3) Debe concentrarse en el aspecto socioeconómico.
4) Debe preferir un relato con acción y diálogo a uno sin ellos.
5) Debe haber visto antes la novela adaptada al cine.
6) Debe ser un autor embrionario.
7) Debe tener imaginación.
8) Debe tener memoria.
9) Debe tener un diccionario.
10) Debe tener cierto sentido artístico.
Y, claro, para Nabokov (quien ya en una entrevista había precisado los tres niveles de lectores: “en el fondo aquellos que buscan el ‘interés humano’; en el medio, los que quieren ideas convenientemente empacadas acerca de la Vida y la Verdad; y en lo más alto, los lectores apropiados a quienes les preocupa el estilo”) las respuestas obviamente correctas eran tan fáciles de discernir. Pero Nabokov, con decepcionada satisfacción no dejaba de comprobar —sus alumnos optaban casi siempre por lo protagónico, lo dialogado y lo socioeconómico— que solían ser las menos marcadas. Y estas eran la 7, 8, 9 y 10: imaginación y memoria (propiedad a la que el escritor consideraba “una herramienta”) y diccionario (“pero uno de esos diccionarios con el tamaño de un elefante”, precisaba) y un cierto sentido artístico.Es decir, que ese lector pensara como piensa alguien muy parecido a un gran autor. Que ese lector piense como un gran lector.

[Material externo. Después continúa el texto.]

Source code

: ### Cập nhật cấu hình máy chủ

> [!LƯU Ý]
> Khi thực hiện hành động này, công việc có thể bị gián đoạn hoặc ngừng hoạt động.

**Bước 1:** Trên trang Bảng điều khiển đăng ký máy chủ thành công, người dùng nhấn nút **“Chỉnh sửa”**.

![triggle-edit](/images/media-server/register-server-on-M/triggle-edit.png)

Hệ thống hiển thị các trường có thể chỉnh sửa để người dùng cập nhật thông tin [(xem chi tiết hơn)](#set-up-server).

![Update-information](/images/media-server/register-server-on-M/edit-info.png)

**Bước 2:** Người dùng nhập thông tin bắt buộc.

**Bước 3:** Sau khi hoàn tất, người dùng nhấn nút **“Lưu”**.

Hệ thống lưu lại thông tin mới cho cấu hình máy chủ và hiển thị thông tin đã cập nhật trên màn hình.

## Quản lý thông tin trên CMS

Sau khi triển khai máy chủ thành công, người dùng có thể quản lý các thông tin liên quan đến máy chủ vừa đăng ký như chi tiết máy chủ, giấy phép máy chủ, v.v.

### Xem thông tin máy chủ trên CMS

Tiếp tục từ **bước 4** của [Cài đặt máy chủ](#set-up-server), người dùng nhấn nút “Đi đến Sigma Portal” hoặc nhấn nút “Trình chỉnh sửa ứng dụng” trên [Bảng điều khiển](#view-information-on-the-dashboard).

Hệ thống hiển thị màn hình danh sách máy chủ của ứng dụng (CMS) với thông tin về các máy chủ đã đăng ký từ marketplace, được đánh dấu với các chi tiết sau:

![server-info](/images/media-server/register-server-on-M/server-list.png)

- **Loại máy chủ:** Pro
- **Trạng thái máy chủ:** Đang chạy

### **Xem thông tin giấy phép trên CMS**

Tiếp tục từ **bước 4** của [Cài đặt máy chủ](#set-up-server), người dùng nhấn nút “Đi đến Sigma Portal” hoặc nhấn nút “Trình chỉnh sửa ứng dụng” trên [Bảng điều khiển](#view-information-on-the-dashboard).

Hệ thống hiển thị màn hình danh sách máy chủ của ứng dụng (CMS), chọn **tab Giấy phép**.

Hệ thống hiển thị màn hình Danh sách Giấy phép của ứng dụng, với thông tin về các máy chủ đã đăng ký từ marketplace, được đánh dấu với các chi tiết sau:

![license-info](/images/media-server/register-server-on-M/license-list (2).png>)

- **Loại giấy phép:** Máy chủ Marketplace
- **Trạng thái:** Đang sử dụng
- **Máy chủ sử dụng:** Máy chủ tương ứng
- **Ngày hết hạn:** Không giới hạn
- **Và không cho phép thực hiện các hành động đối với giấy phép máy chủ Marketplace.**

Y Rodríguez se dice que algo es algo. Que ese algo es mucho. Rodríguez piensa que tal vez (casi seguro) jamás llegue a ser un gran escritor, pero que siempre se está a tiempo a de ser un gran lector. Y que hasta es posible que ya lo sea porque –como leyó también en la primera línea del breve pero inmenso Trance de Alan Pauls– él también descubrió desde sus inicios que “nada le importa más que leer”. Y –como admiró al final del aventurero y doméstico pero nómade aunque sedentario y real en tanto imaginario “Curriculum vitae” de Antonio Orejudo en sus Grandes éxitos– que “He leído, en definitiva, algunos libros, lo he pasado bien”.
Y pensando en eso le dice gracias a su esposa (no importan sus motivos) y, con el libro bajo el brazo, Rodríguez pone rumbo a ese hermoso castillo de acero y de cristal que es el baño de su casa para allí, en su trono, pensar como los escritores, como los lectores, como los personajes.
Porque pensar –en cualquier caso y como por arte de magia– siempre fue y es y será sinónimo de leer.